В обеих комнатах мебель живее прежних обитателей – кресло Себастьяна, «сложив ручки, снова напускает на себя непроницаемое выражение» [Набоков 2014: 56], а в комнате Джейкоба «слегка поскрипывает что-то в плетеном кресле, хотя в нем никто не сидит» [Woolf 2008: 186]. В. находит две пачки писем, от Клер и от Нины, которые Себастьян попросил сжечь; Бонами находит письма Джейкобу от Сандры.
В. рассматривает вид из окон Себастьянова кабинета: «Отсюда виден сад – или палисадник – позади дома, темнеющее небо, парочка вязов (а не дубов, как обещало название улицы)» [Набоков 2014: 57]; Бонами из окна Джейкоба открывается лондонская уличная жизнь.
Внезапно вся листва словно взметнулась.
– Джейкоб! Джейкоб! – крикнул Бонами, стоя у окна. Листья вновь опустились [Woolf 2008: 187].
В «Себастьяне Найте» вопль утраты, который вырвался у Бонами – «Джейкоб! Джейкоб!», – заключен в вид из окна – на парочку вязов, а не дубов: таков набоковский способ подчеркнуть свою собственную метафизическую смерть, изгнание из России и прошлого, из Выры, где «аллея дубов <…> как будто была главной артерией» его детства [Nabokov 1989b: 103][110]

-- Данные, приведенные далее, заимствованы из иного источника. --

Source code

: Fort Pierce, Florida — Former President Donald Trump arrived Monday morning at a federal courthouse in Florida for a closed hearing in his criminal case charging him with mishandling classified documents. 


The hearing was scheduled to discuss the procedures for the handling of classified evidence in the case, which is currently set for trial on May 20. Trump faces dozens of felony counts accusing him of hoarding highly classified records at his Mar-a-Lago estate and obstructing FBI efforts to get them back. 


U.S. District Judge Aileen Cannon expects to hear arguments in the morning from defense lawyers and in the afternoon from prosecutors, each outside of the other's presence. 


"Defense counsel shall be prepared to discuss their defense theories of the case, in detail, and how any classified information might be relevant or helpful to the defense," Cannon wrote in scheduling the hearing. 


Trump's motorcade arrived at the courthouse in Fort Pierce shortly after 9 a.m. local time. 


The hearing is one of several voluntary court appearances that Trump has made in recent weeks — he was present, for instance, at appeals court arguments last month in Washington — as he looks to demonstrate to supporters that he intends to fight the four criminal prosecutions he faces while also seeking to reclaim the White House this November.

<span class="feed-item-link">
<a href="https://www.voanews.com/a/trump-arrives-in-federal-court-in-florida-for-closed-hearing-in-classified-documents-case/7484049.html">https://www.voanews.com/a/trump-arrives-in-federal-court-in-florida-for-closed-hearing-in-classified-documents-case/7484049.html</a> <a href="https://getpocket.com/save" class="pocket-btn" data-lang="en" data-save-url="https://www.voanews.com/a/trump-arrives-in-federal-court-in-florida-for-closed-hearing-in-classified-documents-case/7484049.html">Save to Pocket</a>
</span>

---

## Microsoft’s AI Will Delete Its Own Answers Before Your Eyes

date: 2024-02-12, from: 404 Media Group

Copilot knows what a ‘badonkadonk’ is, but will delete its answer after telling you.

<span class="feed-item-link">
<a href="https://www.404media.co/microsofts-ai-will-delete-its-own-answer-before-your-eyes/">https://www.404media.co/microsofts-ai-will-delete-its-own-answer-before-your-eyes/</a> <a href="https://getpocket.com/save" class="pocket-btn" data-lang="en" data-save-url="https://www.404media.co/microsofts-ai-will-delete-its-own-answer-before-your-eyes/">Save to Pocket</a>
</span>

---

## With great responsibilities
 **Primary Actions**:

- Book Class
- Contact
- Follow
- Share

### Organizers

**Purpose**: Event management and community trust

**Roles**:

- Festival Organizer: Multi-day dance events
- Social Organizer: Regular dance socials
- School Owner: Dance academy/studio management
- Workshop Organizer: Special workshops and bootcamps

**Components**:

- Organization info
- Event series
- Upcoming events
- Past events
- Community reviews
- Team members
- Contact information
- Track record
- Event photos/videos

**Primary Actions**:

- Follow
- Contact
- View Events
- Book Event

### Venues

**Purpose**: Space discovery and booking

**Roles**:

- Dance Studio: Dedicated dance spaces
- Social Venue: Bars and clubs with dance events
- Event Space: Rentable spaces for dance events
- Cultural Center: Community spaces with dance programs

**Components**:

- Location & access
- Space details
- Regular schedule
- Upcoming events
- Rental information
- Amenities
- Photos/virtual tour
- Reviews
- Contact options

. Деревья, видимые из окна, продолжат свой цикл жизни и смерти, хотя адресатов писем, читателей книг и владельцев одежды больше нет. Пустые комнаты напоминают об ушедших и о боли, с которой живые скорбят по ним.«Комната Джейкоба» отказывается предоставить читателю психологический портрет. Джейкоб воплощает и дарит бессмертие совокупности драгоценных личностей, погибших в Первую мировую войну. «Себастьян Найт» добавляет «Комнате Джейкоба» русское измерение и одновременно отвергает индивидуальную психологию в угоду более аллегоричной идентичности; Себастьян, к концу книги живя в В. и в своих пяти (или шести?) романах, воплощает утрату страны и языка, порожденную той же войной и русской революцией, этой войной вызванной.
В «Комнате Джейкоба» Вулф показывает историю отдельного человека; в «Волнах» (1931) – уже целую группу людей, прослеживая жизнь семерых друзей от детства до примерно шестидесятилетнего возраста.
Бернард, персонаж-писатель, который, как и Себастьян и сам Набоков, неизбежно подмечает незначительные детали, а не происходящее на переднем плане, отправляется в поездку в Рим, сознавая, что начинает «новую главу» в своей жизни: «Вот я, словно змея, снова меняю кожу, а про меня скажут всего-навсего: “Бернард поехал в Рим дней на десять”» [Woolf 1959: 44]. В «Истинной жизни Себастьяна Найта» мы слышим голос самого писателя Найта лишь единожды, в письме к В., написанном, что значимо, по-русски. В. переводит его на английский: «У меня оскомина от множества мучительных обстоятельств, а пуще всего – от узора покинутой мной, подобно змее, выползины, и ныне я черпаю поэтическую усладу в том обычном и очевидном, мимо чего всю жизнь по той или иной причине проходил мимо» [Набоков 2014: 211][111]
.Себастьян, как и Бернард, живет в Лондоне, но пишет письмо из Парижа, а не из Рима. Он умирает. Русское слово «выползина» означает «нечто, из чего выползли», пустая шкурка или кожа. Хотя змеи регулярно выползают из старой кожи, в этом слове подразумевается не змея; слово также применимо и к насекомым; существительное «выползень» может также относиться к кому-то, кто выбирается из укрытия или темноты. Возвращаясь перед смертью к родному для него русскому языку и семье, Себастьян, как и Бернард, сбрасывает кожу прошлой жизни, выходит из укрытия в другой мир, и это можно понять как буквально (из физического тела), так и метафорически (из русского в английское).
В финале книги Бернард, теперь уже «пожилой мужчина, грузный, с седыми висками», смотрит из своей «трансцендентности» и обретает новое понимание своей роли в кругу шести друзей, чьи жизни прослеживали он сам и его книга:
И вот я спрашиваю: «Кто я?» Я говорил о Бернарде, Невилле, Джинни, Сьюзен, Роде и Льюисе. Я – все они? Или я – единственный, отдельный? Не знаю. Вот здесь мы сидели вместе. Но теперь Персиваль умер и Рода умерла; мы разделены; нас здесь больше нет. И все же я не нахожу препятствия, которое нас разделяет. Я не чувствую границы между ними и собой. Говоря все это, я думал: «Я – это вы» [Woolf 1959: 288–289].